Thank you so so much in advance for taking out the time to answer these questions! Really appreciate it.

1 Like

Hi Sarah, welcome to DLC and the forum.

Could someone elaborate on what does num_shuffles and shuffle index mean? I understand that num_shuffle is used to create multiple splits, but why would someone want to do that?

So the idea is you want to make replicates to test how good a network is, just like an experiment in the lab. Here, shuffles are different pools of images for training/testing. When you label and then create a training set, the default is 95% goes to training, and 5% of your labeled data is held out for testing.
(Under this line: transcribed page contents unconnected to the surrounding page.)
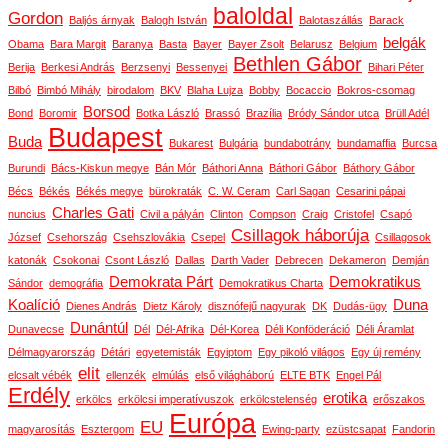
baloldal
Gordon
Baljós árnyak
Balogh István
Balotaszállás
Barack
belgák
Obama
Bara Margit
Baranya
Basta
Bayer
Bayer Zsolt
Belarusz
Belgium
Bethlen Gábor
Berija
Berkesi András
Berzsenyi
Bessenyei
Bihari Péter
Bilbó
Bimbó Mihály
birodalom
BKV
Blaha Lujza
Bobby
Bocaccio
Bokros-csomag
Borsod
Bond
Boromir
Botka László
Brassó
Brazília
Bródy Sándor utca
Brüll Adél
Budapest
Buda
Bukarest
Bulgária
bundabotrány
bundamaffia
Burcsa
Burundi
Bács-Kiskun megye
Bán Mór
Báthori Anna
Báthori Gábor
Báthory Gábor
Bécs
Békés
Békés megye
bürokraták
C. W. Ceram
Carl Sagan
Cesarini pápai
Charles Gati
nuncius
Civil a pályán
Clinton
Compson
Craig
Cristofel
Csapó
Csillagok háborúja
József
Csehország
Csehszlovákia
Csepel
Csillagosok
katonák
Csokonai
Csont László
Dallas
Darth Vader
Debrecen
Dekameron
Demján
Demokrata Párt
Demokratikus
Sándor
demográfia
Demokratikus Charta
Koalíció
Duna
Dienes András
Dietz Károly
disznófejű nagyurak
DK
Dudás-ügy
Dunántúl
Dunavecse
Dél
Dél-Afrika
Dél-Korea
Déli Konföderáció
Déli Áramlat
Délmagyarország
Détári
egyetemisták
Egyiptom
Egy pikoló világos
Egy új remény
elit
elcsalt vébék
ellenzék
elmúlás
első világháború
ELTE BTK
Engel Pál
Erdély
erotika
erkölcs
erkölcsi imperatívuszok
erkölcstelenség
erőszakos
Európa
EU
magyarosítás
Esztergom
Ewing-party
ezüstcsapat
Fandorin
That is how you get the blue and red lines in the plots (Mathis 2018, 1 shown below). The multiple +'s (more faint) are the 3 replicates, i.e. shuffles. So, you would want to do this if you are trying to test performance.
So, you can train shuffle=1 or shuffle=2, etc and run evaluation on this. Index is just that, the index of what shuffle is i.e. [1, 2, 3] or [4, 5, 6] you can fetch index=0 and that would grab 1 or 4, respectively.

While following the modules posted on the summer course 2020, I came across this video: https://www.youtube.com/watch?v=WXCVr6xAcCA. Why is shuffle index selected to be 2 in step 5 train network? How do you decide by looking at the log which is the best model?

Partly answered above, I just used shuffle=2 vs. 1 nothing else special about it. You decide on which model is best during evaluation: looking at the errors (RMSE #) and the plotted images, you should inspect them. We discuss this quite a bit in the Nature Protocol paper (Nath et al, 2019) as well, so check that out.

How do you decide what p-cutoff value is optimal?

You run plot_trajectories and look at the plots. Here is an example (the file is called likelihood), where the animal becomes occluded, so the confidence (likelihood) drops. If I want to analyze this file, or create a video, I would set the p-cutoff to 0.7 to get some “lower” conf. points, but not to get points that should not be tracked, i.e. setting it below 0.5 would not be great. You can also try out diff p-cutoffs; it doesn’t hurt the .h5 file that is used; you just simply delete the video and re-run it

1 Like

Thank you so much Dr. Mathis for writing out such a detailed response. This helps me a lot! I am sorry for getting back to you so late, I was unwell for sometime and not working. Thank you again!

1 Like